Usando le informazioni:
[a] Copia dalla meditazione sul Sabato Santo il tratto che va da "Sabine Kluger, pastora" fino a "d’arte molto particolare.".
[b] Rispondi a queste domande sulla meditazione sul Sabato Santo:
(i) Di quale comunità è pastora Sabine Kluger?
(ii) In quale chiesa si trova l'opera con il braccio che stringe un crocifisso?
(iii) Come interpretò Martin Lutero questo tempo di quaranta giorni?

Lasciar scorrere il dolore di passione - Chiesa Evangelica Luterana in Italia

Lasciar scorrere il dolore di passione

Passi di passione | Giorno Quaranta
Quaranta giorni di passione. Quadragesima. Quaranta giorni per accompagnare la passione di Cristo e prepararsi alla luce della speranza nel giorno della resurrezione. Quaranta passi. Martin Lutero interpretò questo tempo soprattutto come un viaggio interiore. E quindi non come una quaresima, tempo di fugaci rinunce dentro un perimetro di quaranta giorni, ma piuttosto come un tempo di pausa, di consapevolezza e di riflessione profonde. Un tempo di avvicinamento. Passo dopo passo. I pastori della Chiesa Evangelica Luterana accompagnano questi quaranta giorni con brevi suggerimenti di meditazione.
 Sabine Kluger, pastora della Comunità Evangelica-Luterana di Sicilia

Egli, il SIGNORE, è il nostro Dio; i suoi giudizi si estendono su tutta la terra. (Salmo 105,7)

Anche Cristo ha sofferto una volta per i peccati, lui giusto per gli ingiusti, per condurci a Dio. Fu messo a morte quanto alla carne, ma reso vivente quanto allo spirito. (1. Pietro 3,18)

Un braccio teso verso lo spazio interno de la chiesa di Tropea, le dita stringono un crocifisso. Visibile da lontano, la mano sporge dalla manica di una tonaca nera, stilizza un prete.

Lo vedo davanti a me, in piedi sul pulpito, imponente, rivolgendosi con forte voce alla sua comunità: Guardate! Lo vedete, Gesù, il crocifisso? Egli è il Signore nostro Dio!

È un’opera d’arte molto particolare.

Oggi è il Sabato Santo. L’ultimo giorno die lutto della Settimana Santa.

Non è invece il sabato di Pasqua, come spesso si sente nominare, no. Come se immediatamente dopo la morte di Gesù, il Venerdì Santo, avvenisse già la resurrezione.
No, c’è qualcos’altro che viene prima.
Gesù è morto. Egli giace nella tomba. Non c’è più.
È quasi insopportabile.
Il mio Dio, disteso in una tomba. È ancor peggio che guardare nella tomba di una persona cara.
Se è nella morte anche colui “pur essendo in forma di Dio”, non muore con lui ogni speranza?
La speranza che nutro per me e per coloro che amo. Che nutro per tutto il mondo.
La speranza che la morte ponga fine alla vita terrena, ma non ponga fine all’amore.
La speranza che alla fine tutto andrà bene.
Mi sento soffocare dalla paura. Non voglio ammettere questo dolore.

Dati in esame:
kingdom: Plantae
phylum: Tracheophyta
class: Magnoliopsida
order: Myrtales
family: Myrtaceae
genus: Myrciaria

Risposte ai compiti:
[a]
Sabine Kluger, pastora della Comunità Evangelica-Luterana di Sicilia

Egli, il SIGNORE, è il nostro Dio; i suoi giudizi si estendono su tutta la terra. (Salmo 105,7)

Anche Cristo ha sofferto una volta per i peccati, lui giusto per gli ingiusti, per condurci a Dio. Fu messo a morte quanto alla carne, ma reso vivente quanto allo spirito. (1. Pietro 3,18)

Un braccio teso verso lo spazio interno de la chiesa di Tropea, le dita stringono un crocifisso. Visibile da lontano, la mano sporge dalla manica di una tonaca nera, stilizza un prete.

Lo vedo davanti a me, in piedi sul pulpito, imponente, rivolgendosi con forte voce alla sua comunità: Guardate! Lo vedete, Gesù, il crocifisso? Egli è il Signore nostro Dio!

È un’opera d’arte molto particolare.

[b]
(i) Della Comunità Evangelica-Luterana di Sicilia.
(ii) Nella chiesa di Tropea.
(iii) Soprattutto come un viaggio interiore.